A different Celine Dion song ('Because You Loved Me') lost out in 1996, but there could only be one winner a year later, as her Titanic theme was the obvious choice. 'How Do I Live' - made famous by LeAnn Rimes and taken from Con Air of all films, was also nominated.
Diane Warren's song written for Aerosmith taken from the Armageddon soundtrack was a huge hit around the world, but it lost out to 'When You Believe' by Mariah Carey and Whitney Houston from The Prince of Egypt.
Eminem became the first rapper to win Best Song at the Oscars in his semi-autobiographical movie 8 Mile, and the song itself was a huge hit around the world.
Despite being nominated three times and having the power of Beyoncé, the popular musical didn't win in 2006, and instead lost to 'I Need to Wake Up' from the climate change documentary An Inconvenient Truth.
This indie musical was the surprise winner in 2007, but once you've heard the beautiful ballad by Glen Hansard and Markéta Irglová, it's easy to understand why it won.
James Bond FINALLY won an Oscar for Best Song after Adele took on the task for the Daniel Craig movie, beating a new song from Les Miserables in the process.
It was always going to be a win for this monster Disney hit, as sung by Idina Menzel, but it did have to beat the monster hit 'Happy' by Pharrell Williams from Despicable Me 2.
No wins for 50+ years and suddenly two in a row for Bond.

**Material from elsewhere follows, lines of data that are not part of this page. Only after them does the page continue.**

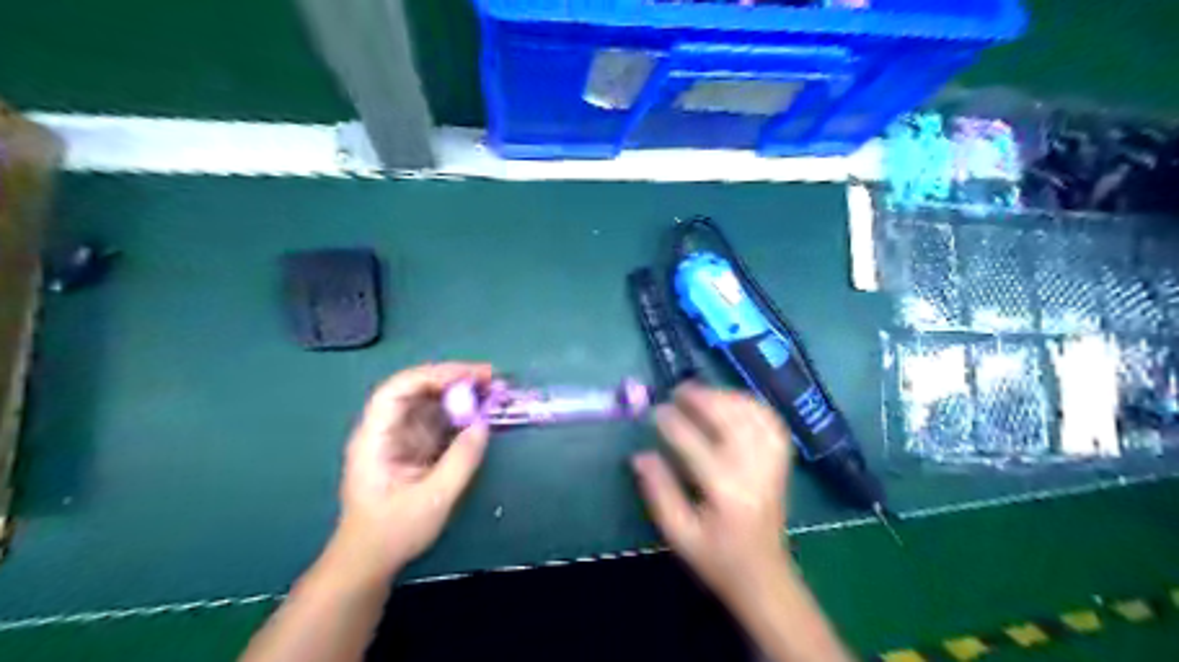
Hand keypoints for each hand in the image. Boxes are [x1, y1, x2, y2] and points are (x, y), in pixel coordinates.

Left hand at [323, 365, 490, 587]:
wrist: (371, 560)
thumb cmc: (393, 532)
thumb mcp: (433, 500)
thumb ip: (460, 461)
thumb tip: (483, 424)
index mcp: (375, 438)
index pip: (397, 391)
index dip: (432, 376)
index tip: (469, 376)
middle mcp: (386, 429)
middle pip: (416, 389)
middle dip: (452, 378)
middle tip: (490, 377)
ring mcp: (400, 435)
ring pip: (429, 400)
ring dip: (460, 391)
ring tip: (492, 388)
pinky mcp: (415, 445)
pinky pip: (438, 418)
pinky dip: (461, 410)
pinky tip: (482, 409)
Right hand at [635, 383, 789, 605]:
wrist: (763, 575)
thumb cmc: (716, 557)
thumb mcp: (678, 534)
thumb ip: (658, 492)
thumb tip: (640, 455)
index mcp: (725, 491)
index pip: (694, 444)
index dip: (672, 422)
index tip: (656, 411)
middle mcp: (753, 471)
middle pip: (729, 420)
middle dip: (702, 399)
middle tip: (678, 391)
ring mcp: (772, 464)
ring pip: (752, 415)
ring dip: (726, 397)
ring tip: (702, 393)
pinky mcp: (781, 462)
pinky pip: (771, 422)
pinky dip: (752, 405)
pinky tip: (733, 402)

This time, Sam Smith won the big prize for his Spectre ballad. It also stopped The Weeknd's 'Earned It' from Fifty Shades of Grey.
It might not have won the Best Picture award (after a messy mix-up!), but it at least won the Best Song award, beating Justin Timberlake's huge 'Can't Stop the Feeling' from Trolls in the process.
The Greatest Showman is one of the most successful musicals of all time, but it didn't manage to win the Oscar for Best Song. It was beaten by 'Remember Me' from Coco, if you can actually remember it.